Dear Luke,

 

I'm sorry. I never really knew that I was going to leave you and everyone else the way I did. I thought my body was stronger than this, but I guess life has other plans. It is what it is, right? Thank you for your letter bud, I really appreciate it. We really had some great times didn't we? I'm so glad you moved to River Edge in third grade. I never knew we'd become such great friends. You were so goofy but so was I so I guess it makes sense.

 

So I see you're still training hard for boxing...that's good. Keep that drive and fight and fight. Don't let these other kids tell you you're too small or too weak. Punch ‘em and take them down. I wish I could be there for your first fight. But know I'm in your corner buddy. Between each round, each punch, I got you.

 

Luke, if you were the one that passed away...I wonder what it would've been like.

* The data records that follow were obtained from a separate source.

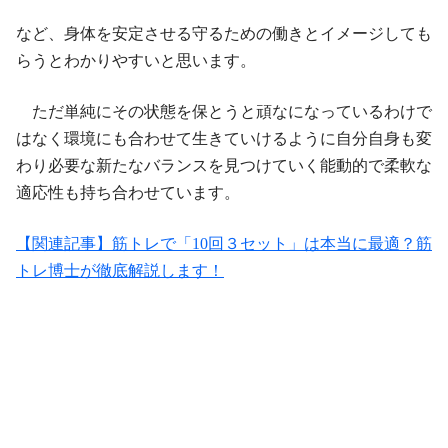
など、身体を安定させる守るための働きとイメージしても
らうとわかりやすいと思います。
ただ単純にその状態を保とうと頑なになっているわけで
はなく環境にも合わせて生きていけるように自分自身も変
わり必要な新たなバランスを見つけていく能動的で柔軟な
適応性も持ち合わせています。
【関連記事】筋トレで「10回３セット」は本当に最適？筋
トレ博士が徹底解説します！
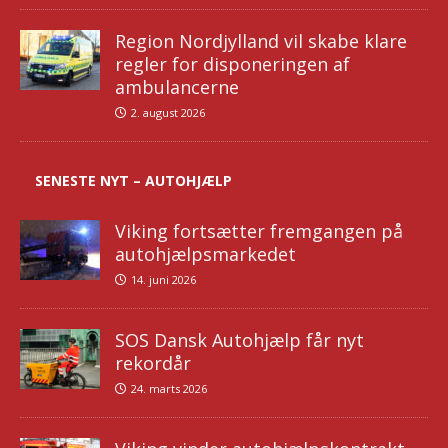
Region Nordjylland vil skabe klare
regler for disponeringen af
ambulancerne
2. august 2026
SENESTE NYT – AUTOHJÆLP
Viking fortsætter fremgangen på
autohjælpsmarkedet
14. juni 2026
SOS Dansk Autohjælp får nyt
rekordår
24. marts 2026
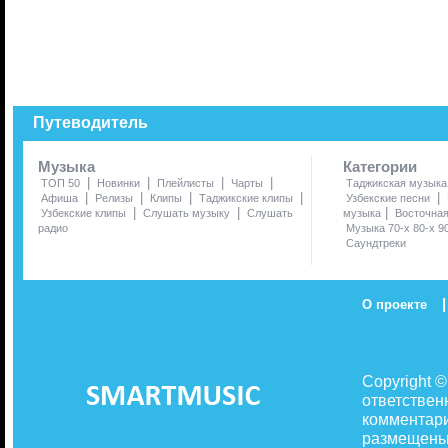
Путеводитель
Музыка
Категории
|
|
|
|
ТОП 50
Новинки
Плейлисты
Чарты
Таджикская музыка
|
|
|
|
|
Афиша
Релизы
Клипы
Таджикские клипы
Узбекские песни
|
|
|
Узбекские клипы
Слушать музыку
Слушать
музыка
Восточна
радио
Музыка 70-х 80-х 9
Саундтреки
|
О проекте
Copyright 
ответствен
комментари
размещены 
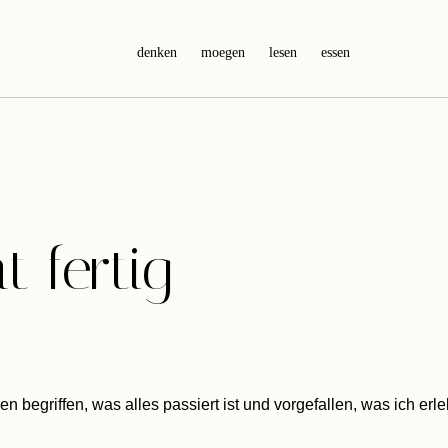
denken
moegen
lesen
essen
t fertig
en begriffen, was alles passiert ist und vorgefallen, was ich erl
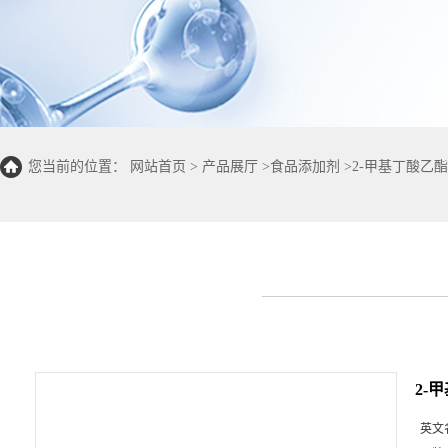
您当前的位置：
网站首页
>
产品展厅
>
食品添加剂
>
2-甲基丁酸乙酯
2-
英文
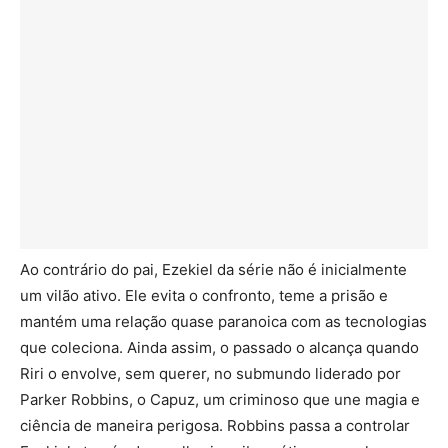
Ao contrário do pai, Ezekiel da série não é inicialmente
um vilão ativo. Ele evita o confronto, teme a prisão e
mantém uma relação quase paranoica com as tecnologias
que coleciona. Ainda assim, o passado o alcança quando
Riri o envolve, sem querer, no submundo liderado por
Parker Robbins, o Capuz, um criminoso que une magia e
ciência de maneira perigosa. Robbins passa a controlar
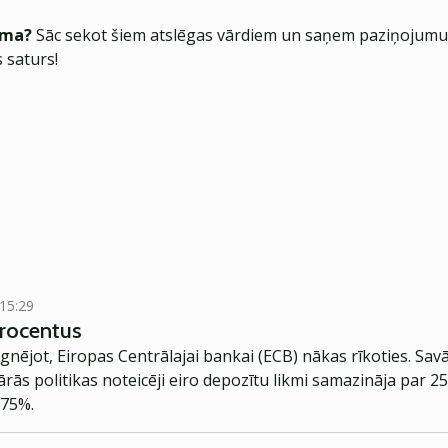
ēma?
Sāc sekot šiem atslēgas vārdiem un saņem paziņojumus
 saturs!
 15:29
procentus
gnējot, Eiropas Centrālajai bankai (ECB) nākas rīkoties. Sa
ās politikas noteicēji eiro depozītu likmi samazināja par 2
.75%.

I know we didn't spend much time together these past few years and I know that eats at you every single day. But we never grew apart, just that we had different plans for the future. You were still one of my best friends and I loved every memory we made. If it were you and not me, I'd have a tattoo for you by now unlike you who can't decide very quickly.

 

You're almost 21. You can finally buy that blueberry vodka that made you puke all over my room. I know you were always the more artsy and poetic one, so I really don't know what else to say, but that I miss you and everyone else.

 

Life's so fucking short. I never expected it to be. Don't regret a single thing. Just do whatever you want. Drink, have fun, make mistakes, puke a little, cry like the girl you are sometimes, and make new best friends. I'll always remember you because you have me in your heart and mind every single day.

 

You were right about the whole heaven thing. Jesus is pretty cool and so is this place. I'll be waiting. Make your life worthwhile and I'll see you whenever time calls. Till then, stay golden.

 

P.S. That last text I sent you? When I said “holy fuck”? You figure that out.